Chapter 4 - Models of Electromagnetic Scattering Problems Based on Discrete Sources Method

Abstract

This chapter reviews the Discrete Sources Method (DSM) as a basis for constructing mathematical models of electromagnetic wave scattering problems. The chapter concentrates on numerical schemes for investigating polarized scattering by a penetrable obstacle. Computer simulation of results associated with discrimination of smooth substrate defects is discussed. The analysis of scattering of electromagnetic waves by local obstacles and structures has a wide variety of applications in electromagnetics, optics, computerized tomography, and metrology.

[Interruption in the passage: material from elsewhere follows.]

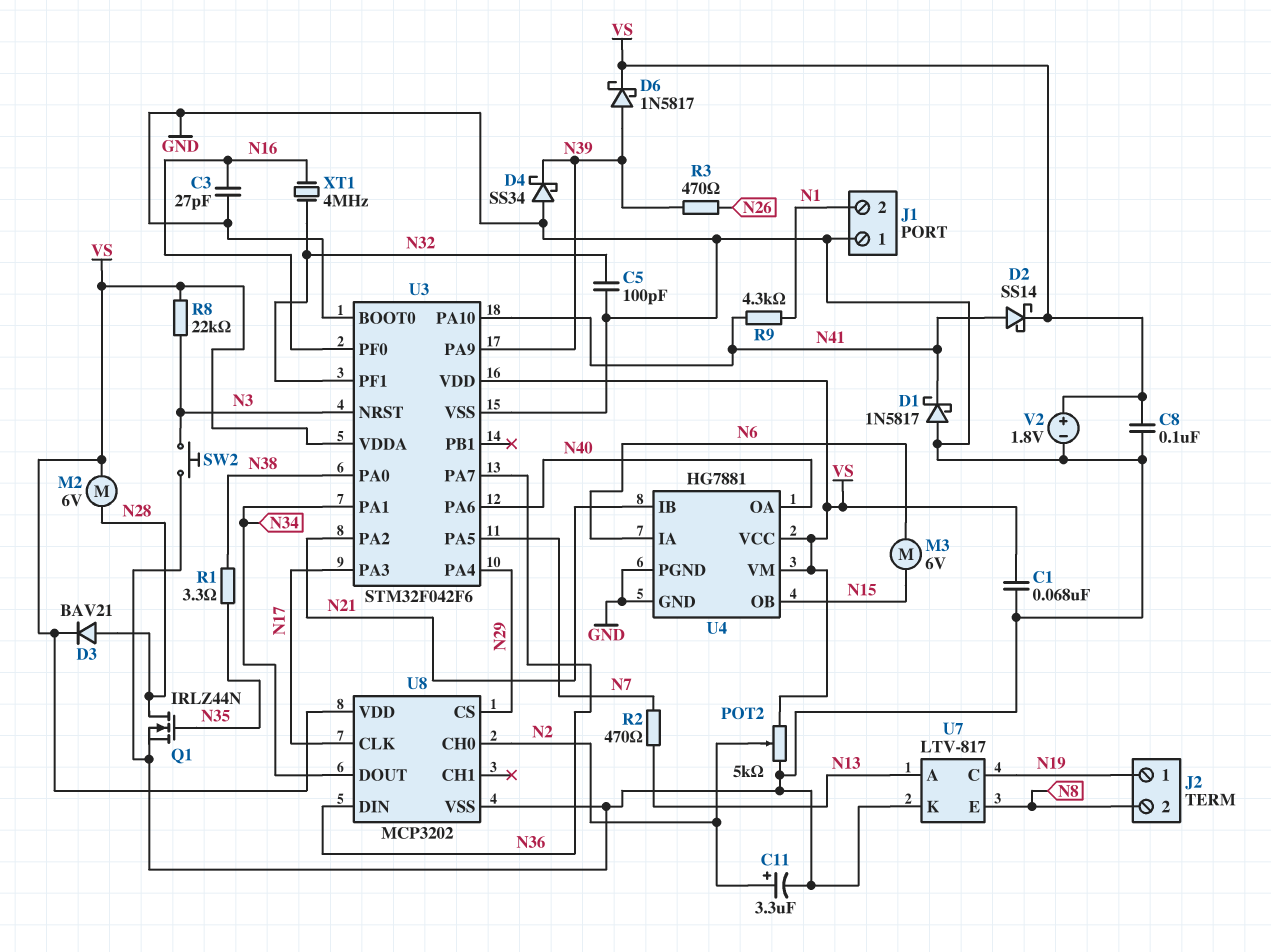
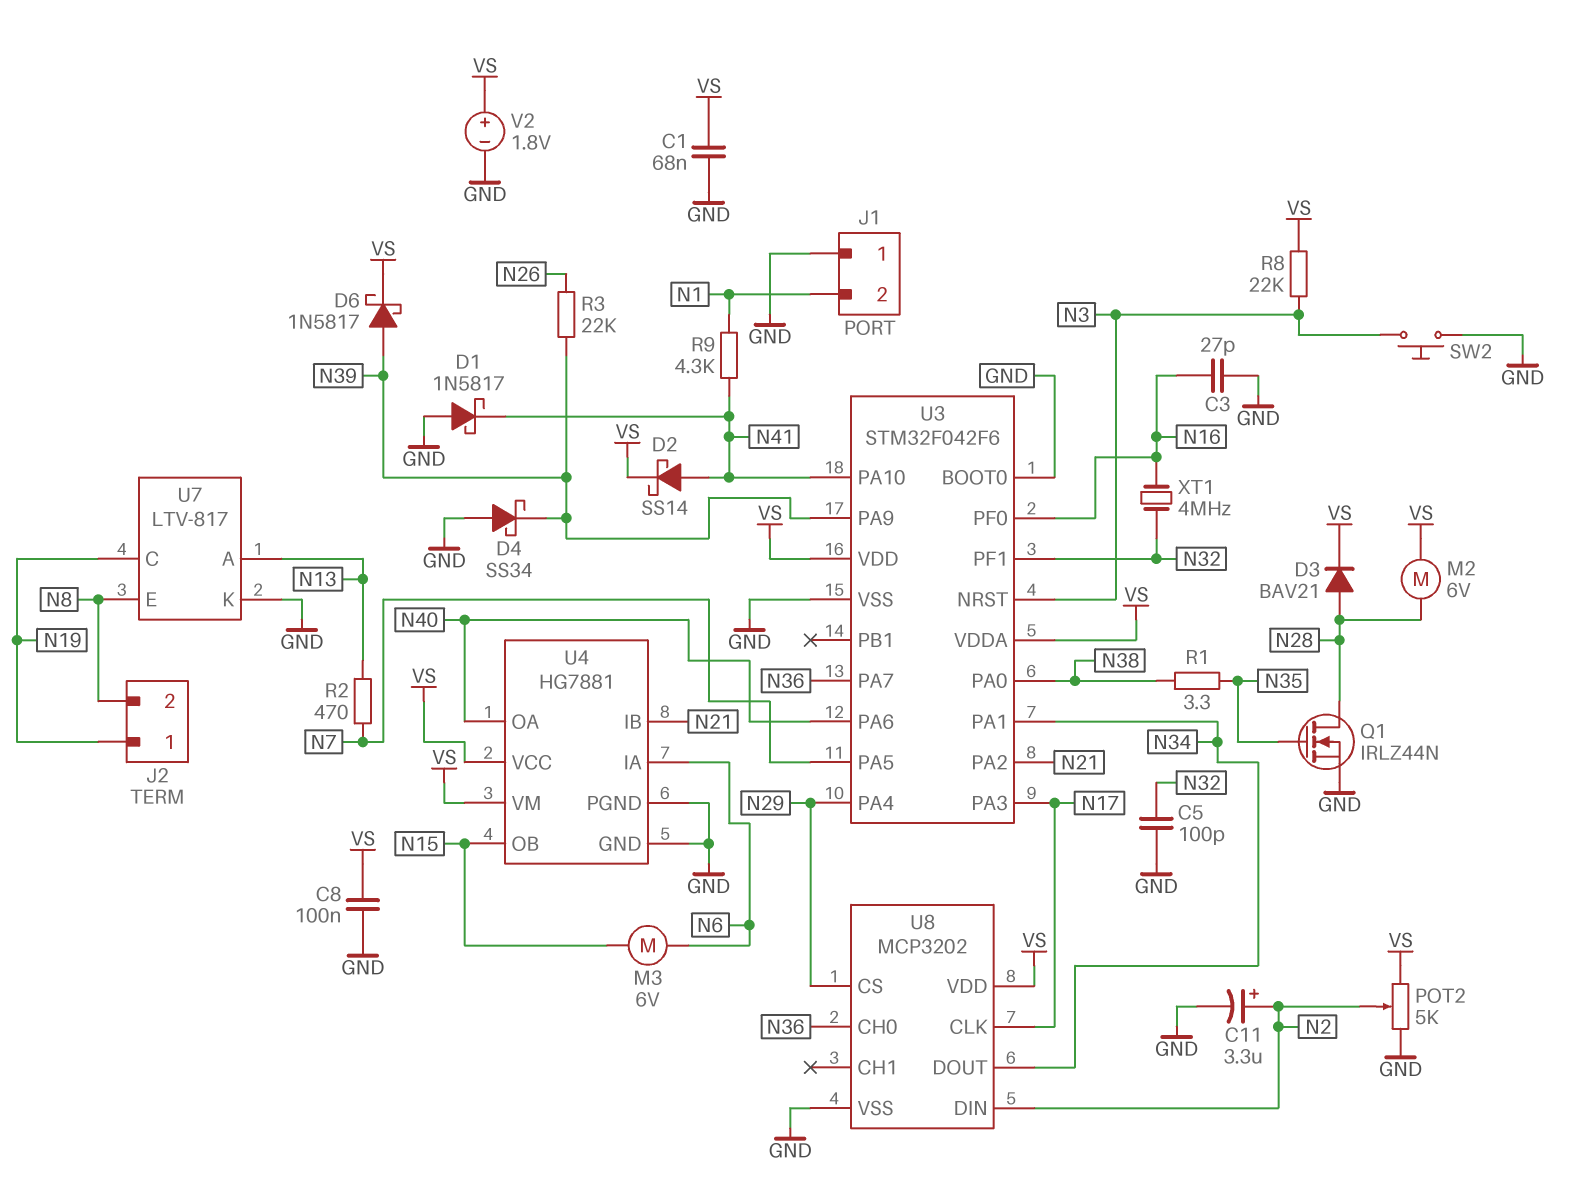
R3: 470 (N26, N39) -> 22k (N26, N39)
U8 pin CH0: N2 -> N36
U8 pin DIN: N36 -> N2

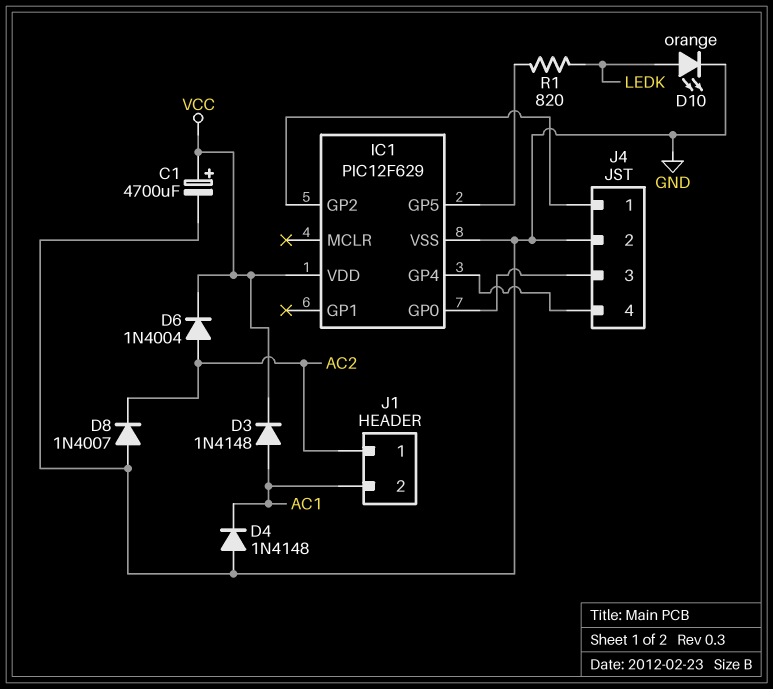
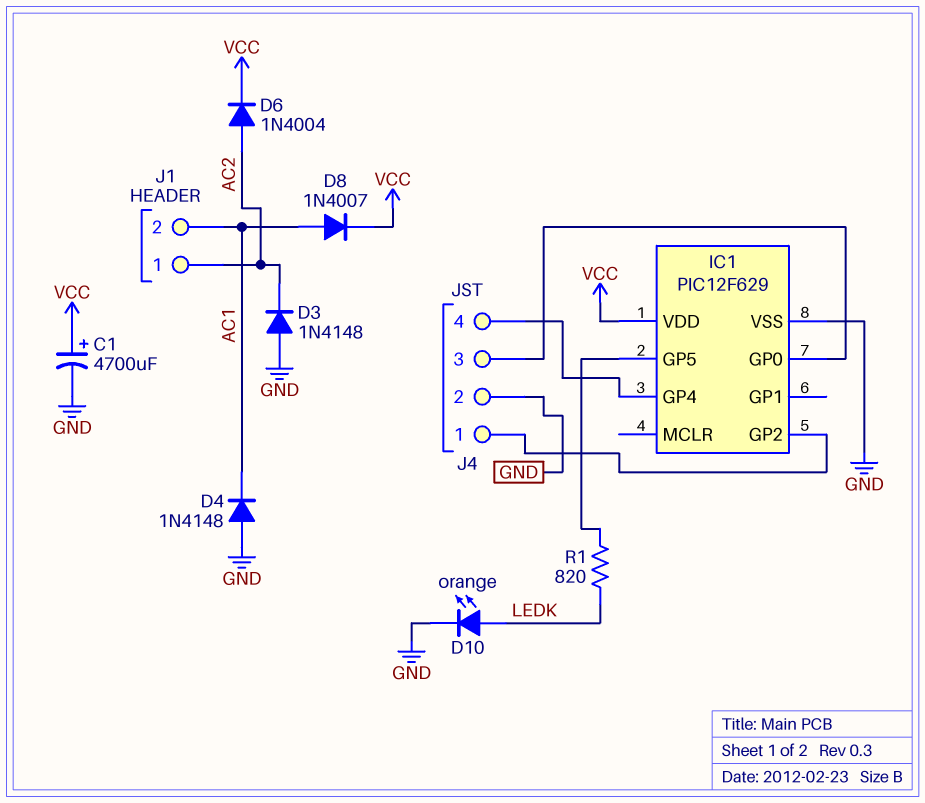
D3: diode 1N4148 (A AC1, K VCC) -> diode 1N4148 (A GND, K AC2)
D8: diode 1N4007 (A GND, K AC2) -> diode 1N4007 (A AC1, K VCC)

Mathematical modeling, operating with Boundary Value Scattering Problem (BVSPs), is a common tool for such an advanced analysis. From mathematical viewpoint BVSPs are classical problems of mathematical physics. The essential feature of BVSP under consideration is that the obstacle is far away from both the primary field sources and the region of the scattered field measurement. This allows the Quasi-Solution (QS) concept to be employed that enables one to avoid methods requiring the boundary conditions at the obstacle surface to be satisfied exactly, which obviously increases computational costs. The Discrete Sources Method (DSM) seems to be one of the most effective and flexible tools for QS construction. In the frame of DSM, the approximate solution is constructed as a finite linear combination of the fields of dipoles and multipoles.